Identification of cloned HVT miRNAs. (A) Secondary structures of HVT pre-miRNAs predicted using the MFOLD algorithm. The mature miRNA strands are indicated in light gray. (B) Northern blot analysis demonstrating the expression of HVT miRNAs. Total RNAs from HVT-infected CEFs (lanes 1) and uninfected CEFs (lanes 2) were separated on a 15% denaturing polyacrylamide gel and probed with [γ-³²P]ATP-radiolabeled antisense oligonucleotides to the indicated miRNAs. Size markers indicate the positions of the pre-miRNA and the mature miRNA. The cellular U6 small nuclear RNA served as the loading control. A representative blot of this set is shown.
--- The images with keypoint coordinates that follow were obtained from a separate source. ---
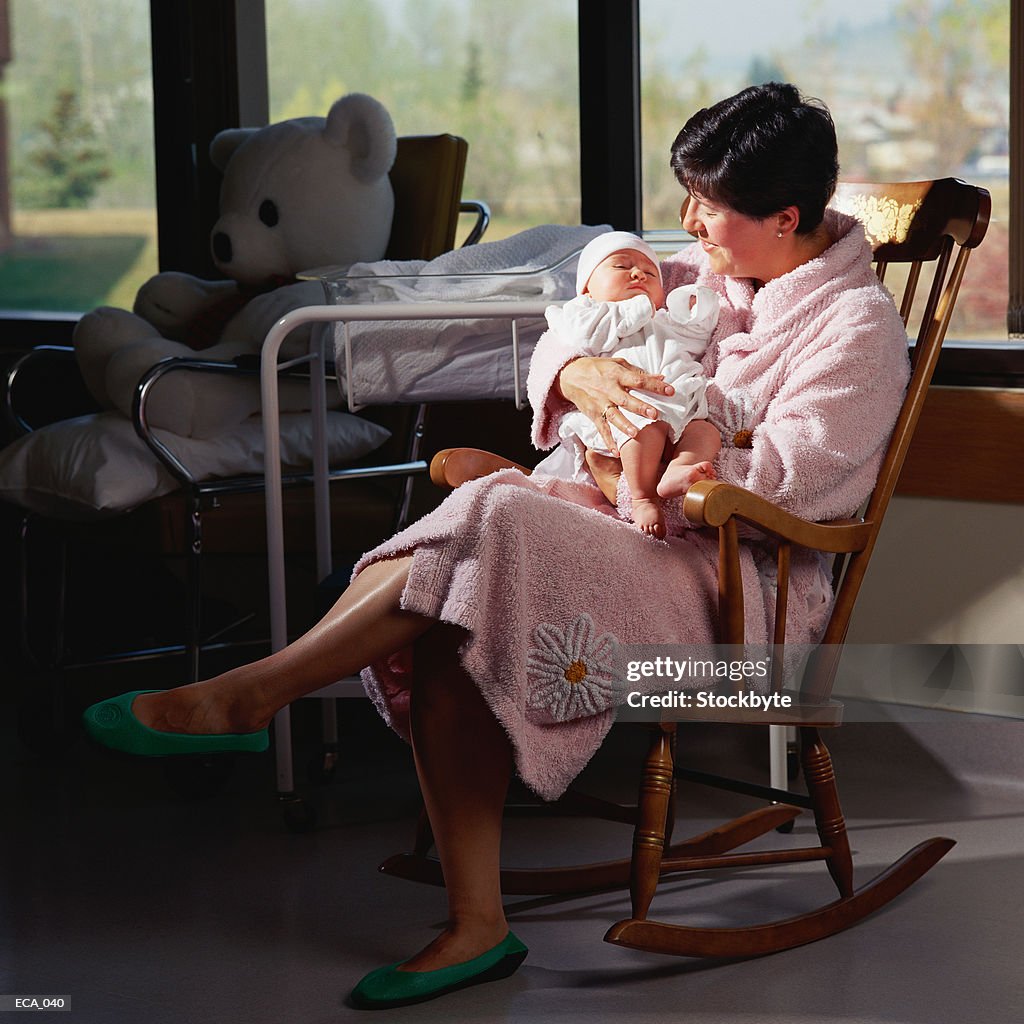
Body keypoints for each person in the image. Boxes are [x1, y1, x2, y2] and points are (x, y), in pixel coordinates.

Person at [82, 83, 911, 1010]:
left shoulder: (857, 330)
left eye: (708, 210)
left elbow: (802, 482)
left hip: (740, 596)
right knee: (468, 572)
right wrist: (580, 367)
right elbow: (574, 327)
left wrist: (661, 460)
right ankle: (474, 922)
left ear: (787, 217)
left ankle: (254, 695)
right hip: (626, 529)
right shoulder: (704, 273)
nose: (687, 224)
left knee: (498, 514)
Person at [549, 230, 721, 537]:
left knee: (705, 431)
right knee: (646, 426)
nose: (638, 273)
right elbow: (585, 337)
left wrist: (697, 307)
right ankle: (643, 497)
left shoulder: (661, 320)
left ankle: (680, 468)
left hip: (681, 401)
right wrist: (641, 306)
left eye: (650, 273)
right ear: (587, 288)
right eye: (621, 266)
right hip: (633, 407)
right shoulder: (584, 312)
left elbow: (696, 338)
The discovery of 11 novel HVT-encoded miRNAs reported here together with the previously identified 14 in MDV-1 (5, 6, 20, 26) and 17 in MDV-2 (25) makes the genus Mardivirus a major source of virus-encoded miRNAs. Closer examination of some of the HVT miRNA sequences showed striking similarities, suggesting their generation by duplication. Gene duplication has long been recognized as a major route for evolution of genes including miRNAs in several species (10, 16-18). Duplications of miRNAs are generally observed in large miRNA clusters, suggesting that the expansion of the miRNA clusters is a major mode of miRNA evolution (10). In order to obtain evidence of miRNA duplication in the HVT miRNA cluster, we carried out multiple sequence alignment of the precursors of these miRNAs. As shown in Fig. 3A, the sequence of the precursors of miR-2 and miR-4 showed high sequence homology (95.3%) with identical sequences in the loop and the mature -3p regions, while the -5p mature miRNA region showed three substitutions, including the one in the seed region. Similarly, the precursors of miR-8 and miR-9 are highly homologous with only a single nucleotide difference in both -5p and -3p mature miRNA sequences as well as in the loop regions. The close sequence homology of the HVT miRNAs is also evident from the phylogenetic analysis which showed the branching of the closely related miRNAs (Fig. 3B). Because they are antisense regulators, alteration to the miRNA sequences of duplicated miRNAs can have a major impact on their targeting capabilities and capacities for acquiring novel functions, particularly for changes in the seed regions. The duplicated HVT miRNAs miR-8 and miR-9 had identical sequences in both -5p and -3p mature miRNA sequences, except for a single point mutation in the seed sequence (Fig. 3A). Since any transcript is just 1 nt away from being an miRNA target, such point mutations in the seed sequence could result in the loss or gain of new targets for these miRNAs, allowing “neofunctionalization” (22) of these duplicated miRNAs. Similarly, the three nucleotide substitutions including the one in the seed region of the -5p mature sequences of miR-2 and miR-4 will also have the potential to affect the expression of new targets. Although further work is needed to examine the targets of these novel miRNAs, HVT-encoded miRNAs represent the first clear example of evolution of miRNAs by duplication among viruses.

FIG. 3.

Phylogeny of HVT miRNAs. (A) Sequence alignment of HVT pre-miRNAs showing the positions of the mature -5p and -3p miRNAs (shaded areas) and the loop region. The seed regions of the mature miRNAs are underlined. (B) Phylogenetic tree (with the bootstrap values of the branches) showing the evolutionary relationships of the HVT pre-miRNAs by maximum parsimony analysis using the MEGA 4.0 package (15).